Kaipo, can you give advice about how to proceed here? Is there an existing alternative to calcSequenceMass that does take into account brackets, or should Fangfei write one?
Bill
On Tue, Jun 27, 2017 at 2:06 AM, Fangfei Zhang notifications@github.com wrote:
I checked that their fragment b/y ions are matched and correct. On my crux build the AVERAGE is still 922.895569, but both AVERAGE and MONO values are incorrect for bracketed mass. It's because the current app/PredictPeptideIons.cpp(line 116:117) calls Peptide::calcSequenceMass to calculate mass which cannot deal with brackets.

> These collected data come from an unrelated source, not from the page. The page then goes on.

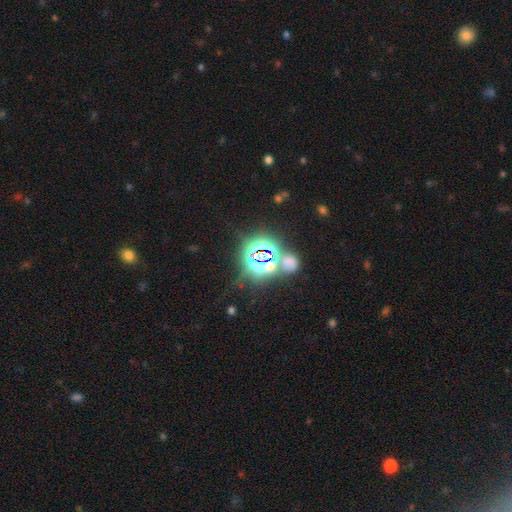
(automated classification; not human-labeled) Morphology: type=star or artifact (75%).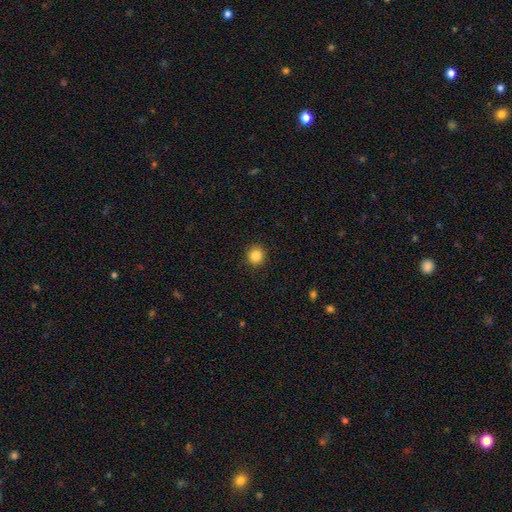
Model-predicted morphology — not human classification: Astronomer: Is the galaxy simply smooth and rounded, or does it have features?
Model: smooth — 86%.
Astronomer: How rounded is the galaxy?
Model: round — 91%.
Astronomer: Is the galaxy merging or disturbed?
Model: none — 91%.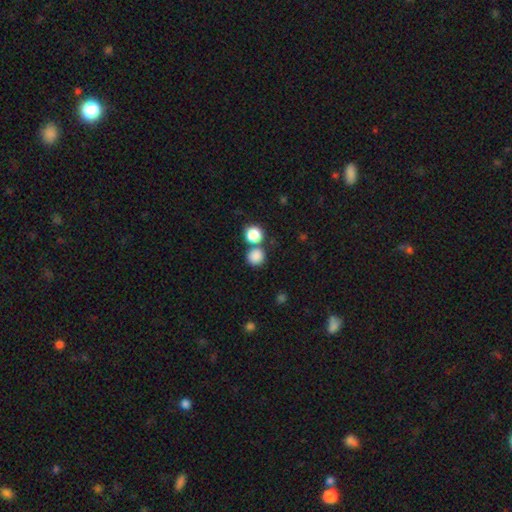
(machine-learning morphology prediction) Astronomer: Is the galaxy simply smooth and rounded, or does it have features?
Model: smooth — 84%.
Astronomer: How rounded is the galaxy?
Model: round — 90%.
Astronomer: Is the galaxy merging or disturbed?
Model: none — 65%.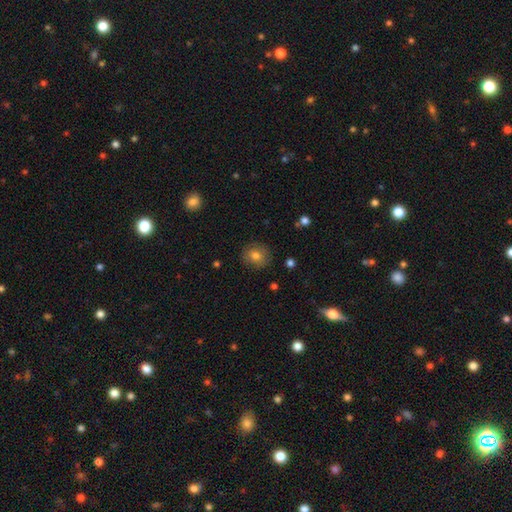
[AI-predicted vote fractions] This is likely a smooth galaxy (78%). How rounded: clearly round (83%). Merging: clearly none (86%).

— You are receiving this because you are subscribed to this thread. Reply to this email directly, view it on GitHub https://github.com/crux-toolkit/crux-toolkit/issues/389#issuecomment-311215446, or mute the thread https://github.com/notifications/unsubscribe-auth/AFieqNGifl2Eo1afB9pf0sngc_nenmBxks5sIEeUgaJpZM4N1Gl1 .
I actually just recently added a method that I think will work here, it is defined at src/model/Modification.cpp with the signature void Modification::FromSeq(const string& seq, string* outSeq, vector<Modification>* outMods)
. It takes a sequence as a string and returns the unmodified sequence and a vector of the modifications.
for example:
string unmodifiedSequence;
vector<Modification> mods;
Modification::FromSeq(peptide_sequence, &unmodifiedSequence, &mods);
Then we can call Peptide::calcSequenceMass
on the unmodified sequence, and loop over the vector of modifications and sum the masses and add it, something like this:
FLOAT_T averageMass = Crux::Peptide::calcSequenceMass(unmodifiedSequence, AVERAGE);
FLOAT_T monoMass = Crux::Peptide::calcSequenceMass(unmodifiedSequence, MONO);
for (vector<Modification>::const_iterator i = mods.begin(); i != mods.end(); i++) {
averageMass += i->DeltaMass();
monoMass += i->DeltaMass();
}
It would be nice if the user could specify modifications (in brackets) when the peptide is specified on the command line.
Kaipo, can you comment on how difficult this would be to do?